PAGE EXTRACT:
_ _ _ _

Our kid has become quite the foodie, doing a lot of cooking and learning techniques from the Internet, especially from Bon Appétit, whose employees now feel like old friends.

A few weeks ago, local teens were treated to a kind of low-budget TED Talk about food waste, hosted by the company that does municipal solid waste removal, Covaldem. A repeat of the talk in the evening was aimed at adults, with a no-waste tasting afterward. The theater was full.

They even gave away a little booklet of “anti-gaspi” (anti-gaspillage = no waste) recipes by local chefs. For example, autumn vegetable soup with croutons, a velouté (thick soup) of potimarron (a kind of small, sweet pumpkin) with a “tartine” made with the potimarron skin, nuts, and grilled potimarron seeds. The idea was to either use everything, or to transform leftovers.

The talk pointed out that 1.3 billion tons of food are wasted every year worldwide, which accounts for a third of food produced. It went through expiration dates (many of which are n’importe quoi–whatever–except for meat and fish), and pointed out ways that supermarkets have been pushed to reduce waste, such as by having a display for discounted food that’s about to expire, or for “ugly” vegetables and fruit, also discounted. They also said restaurants are being encouraged to let diners take home what’s left of their meals, not in “doggie bags” but in “gourmet bags.”

_ _ _ _

WORK INSTRUCTIONS:
A - In the food waste piece, write out the passage starting at "Our kid has" and ending at "theater was full.", substituting "afternoon" for "evening".
B - Resume the account of the food waste talk, picking up right after its last sentence.

_ _ _ _

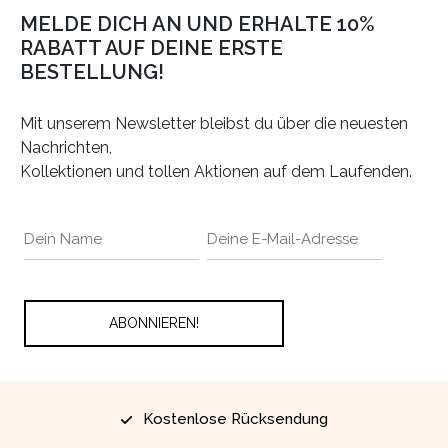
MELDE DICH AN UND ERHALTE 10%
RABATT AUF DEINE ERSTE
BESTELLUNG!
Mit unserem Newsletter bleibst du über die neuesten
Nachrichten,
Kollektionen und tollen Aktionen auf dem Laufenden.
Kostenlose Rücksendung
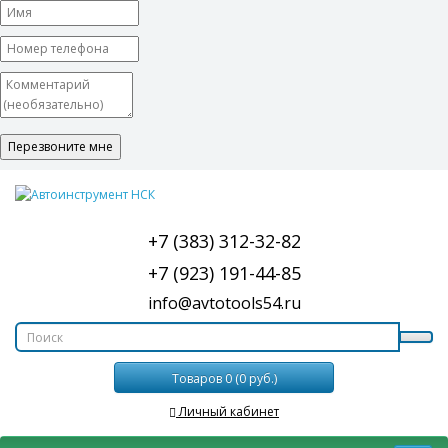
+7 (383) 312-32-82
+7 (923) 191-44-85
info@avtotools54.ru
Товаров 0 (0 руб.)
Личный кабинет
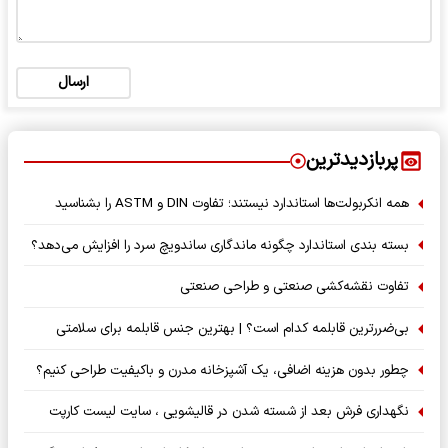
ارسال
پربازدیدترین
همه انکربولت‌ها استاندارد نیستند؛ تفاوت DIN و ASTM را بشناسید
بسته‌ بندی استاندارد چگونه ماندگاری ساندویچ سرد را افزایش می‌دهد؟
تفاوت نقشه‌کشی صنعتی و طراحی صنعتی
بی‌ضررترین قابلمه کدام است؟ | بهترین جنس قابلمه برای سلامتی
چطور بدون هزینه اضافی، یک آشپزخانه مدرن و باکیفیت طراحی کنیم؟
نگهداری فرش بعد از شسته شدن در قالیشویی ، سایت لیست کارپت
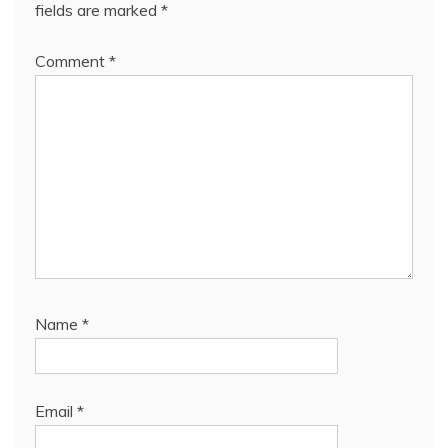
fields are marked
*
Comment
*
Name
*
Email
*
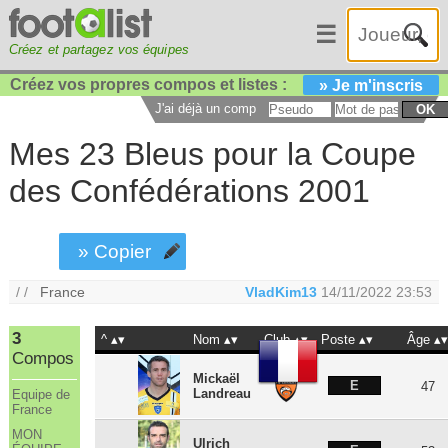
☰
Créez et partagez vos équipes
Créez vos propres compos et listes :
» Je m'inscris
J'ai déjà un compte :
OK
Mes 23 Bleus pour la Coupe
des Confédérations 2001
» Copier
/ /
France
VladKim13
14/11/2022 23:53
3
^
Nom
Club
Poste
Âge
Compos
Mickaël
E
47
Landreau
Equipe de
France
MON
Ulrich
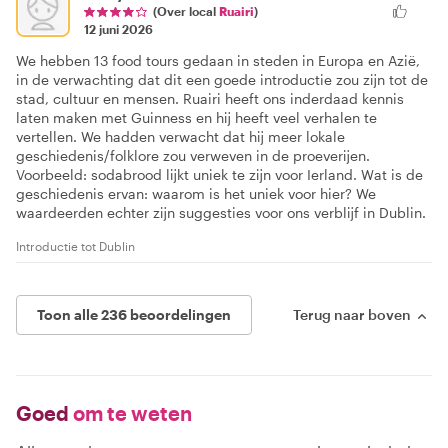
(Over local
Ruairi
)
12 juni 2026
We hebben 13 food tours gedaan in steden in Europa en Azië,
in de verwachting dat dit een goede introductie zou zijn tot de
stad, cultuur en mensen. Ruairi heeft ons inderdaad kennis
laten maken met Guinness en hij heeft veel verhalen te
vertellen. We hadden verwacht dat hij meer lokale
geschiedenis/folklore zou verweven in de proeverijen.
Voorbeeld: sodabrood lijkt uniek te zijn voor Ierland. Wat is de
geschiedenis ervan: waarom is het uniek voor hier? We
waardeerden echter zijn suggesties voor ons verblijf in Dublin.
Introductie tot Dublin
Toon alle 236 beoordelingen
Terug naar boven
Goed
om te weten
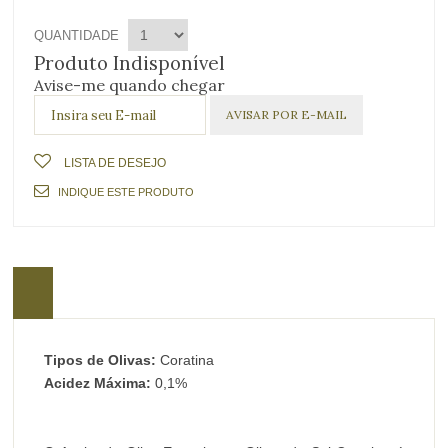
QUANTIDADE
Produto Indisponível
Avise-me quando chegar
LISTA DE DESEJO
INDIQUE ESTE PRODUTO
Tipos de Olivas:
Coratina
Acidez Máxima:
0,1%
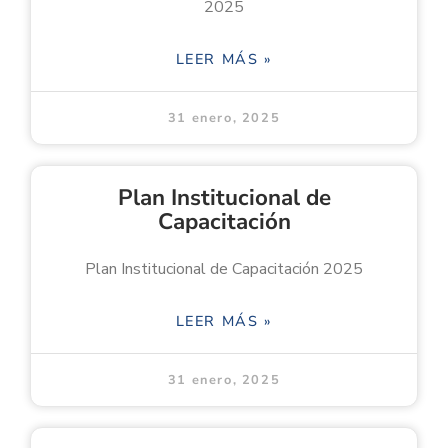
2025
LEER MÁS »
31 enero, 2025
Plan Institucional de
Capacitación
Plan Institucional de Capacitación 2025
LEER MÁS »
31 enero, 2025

_ _ _ _

ANSWERS:
A -
Our kid has become quite the foodie, doing a lot of cooking and learning techniques from the Internet, especially from Bon Appétit, whose employees now feel like old friends.

A few weeks ago, local teens were treated to a kind of low-budget TED Talk about food waste, hosted by the company that does municipal solid waste removal, Covaldem. A repeat of the talk in the afternoon was aimed at adults, with a no-waste tasting afterward. The theater was full.

B -
The talk also pointed out that meal planning can reduce waste. A few days later, a friend told me about an app for meal planning and it’s everything I wanted. It’s called Jow, and it seems to be available only in France. That’s because it links to several chains of supermarkets to make your shopping list, which you can then order online. The app is free, so they must make their money by getting a commission from the supermarkets.

I prefer to buy my produce at the market, so I haven’t made any purchases through the app. Curiously, even though the app is French and I never made any language selection, some of the recipes turn up in English. Or partly in English and partly in French. It’s fine with me–it’s how we roll in our house.
First you choose your supermarket (you can put anything, just to continue. A Walter Mitty moment where you can pick your dream French town). Then how many people you’re cooking for and how many are children. Then what you eat: everything/vegetarian/vegan/no pork/no gluten/no dairy.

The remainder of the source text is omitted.